But with plans to tear down the shopping center that houses their business at the southwest corner of 116th Street and Range Line Road and replace it with a mixed-use development, their future is uncertain.

“I’d like to stay, but if they demolish it I cannot stay here,” AJ Sangani said, adding that he cannot afford to relocate temporarily during construction.

Smart Stop’s lease expired in 2015, Sangani said, but landlord Kite Realty has been renewing it on a month-to-month basis as it develops plans for The Corner, a proposed five-story mixed-use development with more than 200 new residential units.

The Carmel City Council approved rezoning of the site in November 2016, but the project has slowed since then, with architectural drawings shown through the rezoning process not matching original plans presented to the mayor and Carmel Redevelopment Commission.

Carmel Mayor Jim Brainard said in November 2016 that he expected developers to move quickly on the project. He stated April 18 that the project is not on hold and that Kite is “negotiating several issues.”

Officials from Kite declined to comment on the status of The Corner.

Kite Realty has been de-leasing the shopping center in the last two years. The increasing vacancies have been an additional hurdle for business, Sangani said, with fewer people having reasons to visit the shopping center.

Of the few remaining businesses, BMO Harris Bank is in the lone freestanding building on the site, and Regional President of Retail Banking Brad Smith said the branch is in discussions with Kite about its future.

“We view Carmel as an important market for us and are engaged in conversations with the local developer at the Range Line corner to explore the opportunity to expand our services and value to our customers and the overall Carmel community,” he said.

Data for analysis:
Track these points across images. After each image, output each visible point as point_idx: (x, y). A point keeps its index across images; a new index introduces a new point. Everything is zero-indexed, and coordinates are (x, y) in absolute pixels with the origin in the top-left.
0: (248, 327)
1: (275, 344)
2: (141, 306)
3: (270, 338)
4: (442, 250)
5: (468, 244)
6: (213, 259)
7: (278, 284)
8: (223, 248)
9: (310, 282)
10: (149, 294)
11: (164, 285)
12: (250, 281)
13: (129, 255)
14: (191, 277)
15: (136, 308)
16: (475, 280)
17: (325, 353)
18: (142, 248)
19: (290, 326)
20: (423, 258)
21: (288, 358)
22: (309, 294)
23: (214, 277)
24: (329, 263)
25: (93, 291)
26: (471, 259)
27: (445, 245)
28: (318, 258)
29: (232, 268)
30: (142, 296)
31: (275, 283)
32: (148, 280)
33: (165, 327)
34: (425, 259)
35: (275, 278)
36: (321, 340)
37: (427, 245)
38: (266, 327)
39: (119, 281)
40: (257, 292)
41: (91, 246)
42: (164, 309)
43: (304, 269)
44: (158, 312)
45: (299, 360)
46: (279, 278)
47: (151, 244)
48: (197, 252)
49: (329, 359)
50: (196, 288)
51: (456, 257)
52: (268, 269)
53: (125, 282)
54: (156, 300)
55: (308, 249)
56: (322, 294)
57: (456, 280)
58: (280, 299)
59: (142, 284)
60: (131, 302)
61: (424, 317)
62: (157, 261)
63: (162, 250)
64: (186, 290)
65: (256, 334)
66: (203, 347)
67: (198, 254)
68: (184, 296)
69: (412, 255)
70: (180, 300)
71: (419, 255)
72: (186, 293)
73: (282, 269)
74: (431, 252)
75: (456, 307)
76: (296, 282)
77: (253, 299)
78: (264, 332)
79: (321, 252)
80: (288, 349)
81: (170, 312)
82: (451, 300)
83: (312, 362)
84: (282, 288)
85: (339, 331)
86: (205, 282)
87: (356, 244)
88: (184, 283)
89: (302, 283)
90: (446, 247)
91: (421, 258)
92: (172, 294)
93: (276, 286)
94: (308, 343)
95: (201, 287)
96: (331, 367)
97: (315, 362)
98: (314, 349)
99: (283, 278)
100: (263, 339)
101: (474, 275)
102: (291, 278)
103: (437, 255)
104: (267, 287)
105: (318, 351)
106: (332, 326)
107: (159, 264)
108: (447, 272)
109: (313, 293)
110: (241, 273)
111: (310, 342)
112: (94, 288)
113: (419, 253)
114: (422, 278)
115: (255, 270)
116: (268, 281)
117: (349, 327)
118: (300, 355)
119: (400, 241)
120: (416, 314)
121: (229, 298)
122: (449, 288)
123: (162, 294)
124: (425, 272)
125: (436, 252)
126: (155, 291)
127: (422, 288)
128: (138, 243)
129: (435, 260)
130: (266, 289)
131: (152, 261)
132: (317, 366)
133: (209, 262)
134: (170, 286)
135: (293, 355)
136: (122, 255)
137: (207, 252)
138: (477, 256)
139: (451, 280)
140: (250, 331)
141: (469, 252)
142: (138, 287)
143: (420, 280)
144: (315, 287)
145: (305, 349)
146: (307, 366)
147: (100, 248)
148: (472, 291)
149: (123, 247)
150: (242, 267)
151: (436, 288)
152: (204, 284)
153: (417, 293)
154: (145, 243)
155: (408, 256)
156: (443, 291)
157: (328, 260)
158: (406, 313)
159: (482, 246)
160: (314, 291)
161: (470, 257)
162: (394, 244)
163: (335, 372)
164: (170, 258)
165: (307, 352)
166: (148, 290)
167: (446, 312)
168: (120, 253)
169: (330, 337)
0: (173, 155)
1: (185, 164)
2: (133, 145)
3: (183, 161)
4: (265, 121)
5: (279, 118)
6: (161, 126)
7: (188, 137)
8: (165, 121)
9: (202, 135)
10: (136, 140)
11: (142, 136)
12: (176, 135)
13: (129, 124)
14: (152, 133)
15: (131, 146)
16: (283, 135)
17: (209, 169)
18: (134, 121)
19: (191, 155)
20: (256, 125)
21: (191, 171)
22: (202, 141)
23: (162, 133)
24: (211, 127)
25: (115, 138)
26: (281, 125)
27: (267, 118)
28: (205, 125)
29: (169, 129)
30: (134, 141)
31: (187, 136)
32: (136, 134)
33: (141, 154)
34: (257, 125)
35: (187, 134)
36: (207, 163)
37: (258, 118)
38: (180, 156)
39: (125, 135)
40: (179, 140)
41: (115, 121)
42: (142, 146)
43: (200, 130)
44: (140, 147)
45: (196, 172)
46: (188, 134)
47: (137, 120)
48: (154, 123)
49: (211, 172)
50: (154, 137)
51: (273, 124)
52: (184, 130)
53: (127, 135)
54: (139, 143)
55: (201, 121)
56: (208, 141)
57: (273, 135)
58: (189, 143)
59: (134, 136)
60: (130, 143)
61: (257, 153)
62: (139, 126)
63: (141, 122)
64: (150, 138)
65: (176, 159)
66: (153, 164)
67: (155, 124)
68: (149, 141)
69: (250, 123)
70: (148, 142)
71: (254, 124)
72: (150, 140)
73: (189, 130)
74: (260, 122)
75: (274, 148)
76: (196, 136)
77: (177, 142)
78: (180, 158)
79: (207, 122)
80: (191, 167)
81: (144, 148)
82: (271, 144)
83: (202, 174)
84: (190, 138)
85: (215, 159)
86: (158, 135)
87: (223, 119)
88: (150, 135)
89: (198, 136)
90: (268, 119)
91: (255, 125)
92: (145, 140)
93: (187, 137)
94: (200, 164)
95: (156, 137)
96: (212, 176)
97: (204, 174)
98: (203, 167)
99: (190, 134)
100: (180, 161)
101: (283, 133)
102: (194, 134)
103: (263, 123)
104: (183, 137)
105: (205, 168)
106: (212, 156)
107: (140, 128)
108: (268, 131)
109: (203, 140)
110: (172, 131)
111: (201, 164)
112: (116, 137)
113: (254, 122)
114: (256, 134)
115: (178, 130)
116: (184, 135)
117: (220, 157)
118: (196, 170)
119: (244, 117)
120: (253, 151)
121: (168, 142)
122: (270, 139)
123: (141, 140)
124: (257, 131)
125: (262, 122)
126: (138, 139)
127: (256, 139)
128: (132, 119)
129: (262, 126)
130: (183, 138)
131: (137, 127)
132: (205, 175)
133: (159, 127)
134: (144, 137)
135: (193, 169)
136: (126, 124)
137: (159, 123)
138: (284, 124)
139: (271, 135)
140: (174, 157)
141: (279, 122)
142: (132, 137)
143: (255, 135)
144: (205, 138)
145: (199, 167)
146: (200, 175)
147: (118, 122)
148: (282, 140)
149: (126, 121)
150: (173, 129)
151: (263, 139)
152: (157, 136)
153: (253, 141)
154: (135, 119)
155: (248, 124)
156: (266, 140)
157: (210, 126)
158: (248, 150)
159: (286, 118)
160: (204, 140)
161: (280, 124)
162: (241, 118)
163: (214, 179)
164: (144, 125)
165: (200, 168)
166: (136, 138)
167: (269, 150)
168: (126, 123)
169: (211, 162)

Explore the material:
- a) Write out everything in the Carmel shopping center article from "But with plans" down to "Carmel Redevelopment Commission.".
- b) Extend the article about the planned redevelopment at 116th Street and Range Line Road, picking up after its final sentence.
The listing above was drawn from a separate, unrelated source.

Your responses:
- a)
But with plans to tear down the shopping center that houses their business at the southwest corner of 116th Street and Range Line Road and replace it with a mixed-use development, their future is uncertain.

“I’d like to stay, but if they demolish it I cannot stay here,” AJ Sangani said, adding that he cannot afford to relocate temporarily during construction.

Smart Stop’s lease expired in 2015, Sangani said, but landlord Kite Realty has been renewing it on a month-to-month basis as it develops plans for The Corner, a proposed five-story mixed-use development with more than 200 new residential units.

The Carmel City Council approved rezoning of the site in November 2016, but the project has slowed since then, with architectural drawings shown through the rezoning process not matching original plans presented to the mayor and Carmel Redevelopment Commission.

- b)
Michael Shuel, owner of MacKenzie River Pizza, Grill & Pub, said that “the project remains fluid.”

In November, Brainard said the restaurant was expected to reopen in the new development, but Shuel did not confirm that.

As for Smart Stop Cleaners, a one-time move is expected to cost between $70,000 and $80,000, Sangani said. And that’s only if he can find a location in Carmel that will allow for a drycleaner, as such businesses are only permitted in a few zoning districts without a variance approval.

“Drycleaning is like a restricted (use),” Sangani said. “In the past they used a kind of chemical we don’t use, but still we have to get approval from the city and state.”

Sangani, an Avon resident, has had discussions about relocating to a site approximately 1 mile north, but if that doesn’t work out he may be forced to leave town. He’s waiting for Kite to give him a 60-day notice in advance of demolition.

“I am willing to stay in Carmel, because I have very loyal customers,” he said. “They love us, and we love them, and I want to serve them.”